I rent an apartment, I'm on my second one with the same property management
company. I've never met the people who own the place. They might not live
here. We got along well with our former property manager/landlord, but she
moved on in the company and we have never seen the face of the person we pay
rent to.

It's a one bedroom condo that we pay $1650 a month for, in a neighbourhood
where units of this size don't go for under less than $300,000 -- likely more.
Some days it feels like a trap.

------
RandyRanderson
This is likely just for show - just as a similar law was in BC.

You can become a landed immigrant if you invest[0] a few hundred thousand in
canada and, in that case, you're likely not a 'foreign' buyer (FB) anymore. If
you're buying a 1.5M home, what's another couple hundred thousand?

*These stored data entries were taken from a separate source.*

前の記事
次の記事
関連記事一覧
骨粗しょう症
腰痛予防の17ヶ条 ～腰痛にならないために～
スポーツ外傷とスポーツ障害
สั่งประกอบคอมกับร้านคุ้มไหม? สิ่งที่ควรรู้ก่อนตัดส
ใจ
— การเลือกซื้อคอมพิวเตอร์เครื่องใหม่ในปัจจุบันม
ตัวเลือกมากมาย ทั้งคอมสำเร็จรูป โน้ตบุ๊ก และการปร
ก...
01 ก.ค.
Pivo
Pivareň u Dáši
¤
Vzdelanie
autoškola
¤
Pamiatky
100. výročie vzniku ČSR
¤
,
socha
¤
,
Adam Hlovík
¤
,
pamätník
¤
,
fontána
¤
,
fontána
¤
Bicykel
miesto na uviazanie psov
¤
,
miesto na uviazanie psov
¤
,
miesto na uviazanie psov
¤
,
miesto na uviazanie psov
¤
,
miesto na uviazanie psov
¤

Also there are numerous other ways to get around being a FB:

1 investing in a company with a canadian. The company buys the property and
because it's 'canadian controlled' the 15pc doesn't apply. The canadian in the
deal likely gets an envelope of cash to keep their mouth shut. Usually the
canadian is a chinese national that took advantage of #2.

2 Quebec used to have a deal where you 'invested' something like 250k and you
got a canadian citizenship. This is not avail anymore. Of course no one
actually moved to QC, they went straight to BC because weather.

Canada is going to be in real trouble if the Chinese money stops flowing; at
this point i'd guess real estate is 40-50pc of our economy.

[0] Note that 'investing' in not what you think it is - there's loopholes
there too.

------
pm24601
Interesting that rent control is also in the mix.